Of the 11 publicly held newspaper companies, the stock of only one – the broadly diversified News Corp. – gained ground in the last 12 months. The stock of the publishing-cum-broadcasting company rose 10.7% in 2011 despite the phone-hacking scandal that resulted in the closing of the News of the World and led to questions about Rupert Murdoch's stewardship of the business and the arrests of a more than a dozen former editors and reporters.

The shares of all the rest of the newspaper publishers, as detailed below (click to enlarge image), fell by double-digit rates, ranging from an 11.4% drop at Gannett to a 71.3% plunge at Lee Enterprises, the latter of which averted a potential default by refinancing its debt in the final weeks of the year.

If you take the increase in News Corp.’s stock price out of the mix, the average plunge in newspaper share value last year was 30.1%. This compares with a 5.5% increase in the Dow Jones average of 30 industrial stocks and the flat performance of the Standard & Poor’s 500-stock index, which gained a meager 0.04% after a year of dramatic market swings.

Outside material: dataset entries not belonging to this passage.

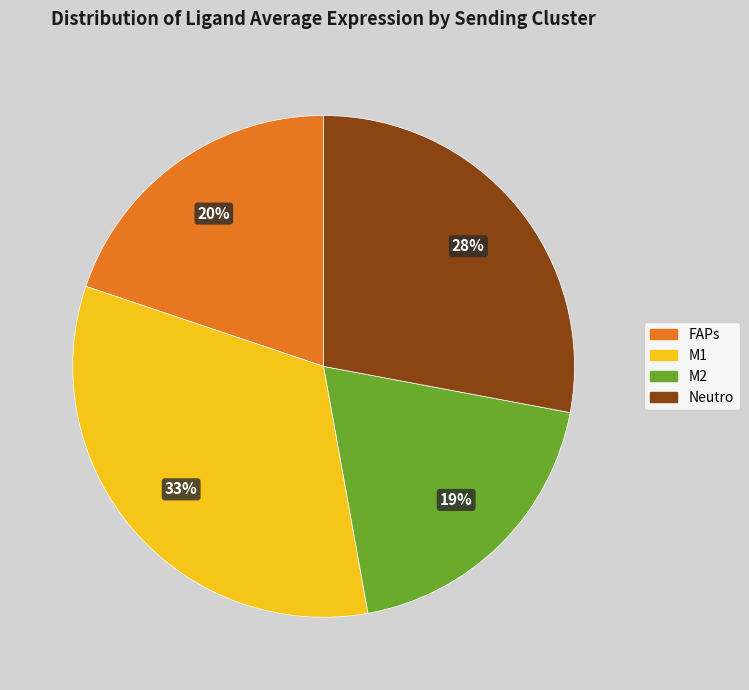

Rank the categories by value from highest to lowest.

M1, Neutro, FAPs, M2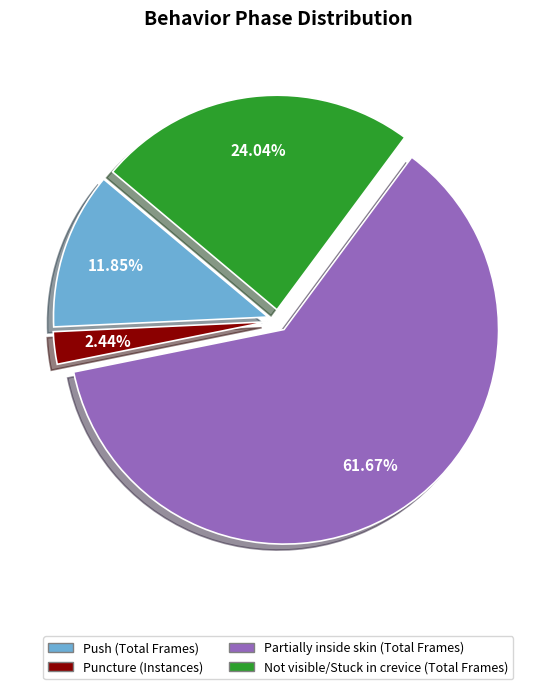

How many segments does this pie chart have?

4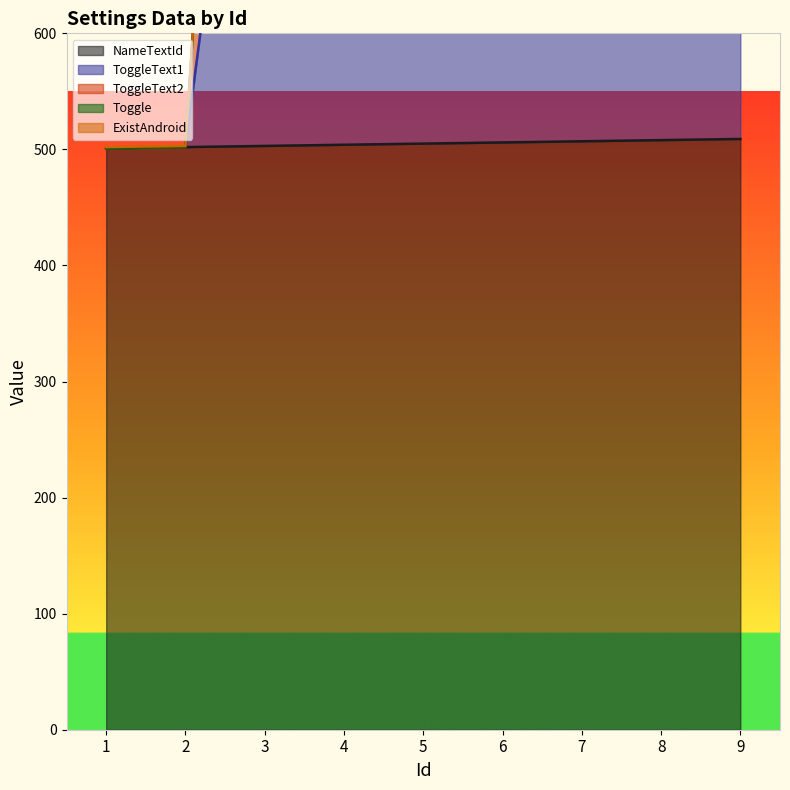

What is the average value of the Toggle series?

1333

Minus the $45 billion market capitalization of News Corp., the total value of the shares of the 10 other publishers at year’s end was a bit over $10 billion, or less than three-quarters of the $13.9 billion that Gannett alone was worth at the end of 2005, the year the industry set a record for the most advertising sales in history.

Newspaper stocks are significantly underperforming the market for the following reasons:

∷ Newspaper advertising revenues have fallen continuously since peaking in 2005. As reported here, newspaper advertising probably will come in at no better than $24 billion in 2011, or half of the record $49.4 billion in 2005.

∷ Tumbling ad sales mean leaner profits. Average pre-tax profit margins for newspapers, which peaked at 28.5% in 1999, still were a sturdy 24.2% in 2005 but fell to 14.9% in the first nine months of 2011, according to the International News Marketing Association, a trade group.

∷ Eroding profits make it increasingly difficult for publishers to mange the unsustainably high levels of debt that most of them shouldered before ad sales began contracting. (Even though A.H. Belo and E. W. Scripps have no debt, their shares, which fell respectively 45.4% and 21.1% in 2011, could not escape concerns over the long-term future of the industry.)

∷ In hopes of cutting expenses fast enough to shore up their shrinking profitability, publishers are reducing staff, cutting newshole and even eliminating publication days. Consequently, newspapers are not investing in developing the products and services that would enable them to compete with the growing number of digital competitors lusting after local advertising dollars.

In other words, Wall Street is worried that publishers don’t have a plan to protect the diminishing value of their franchises at a time that appealing new technologies and media formats are siphoning readers and advertisers away from their core products.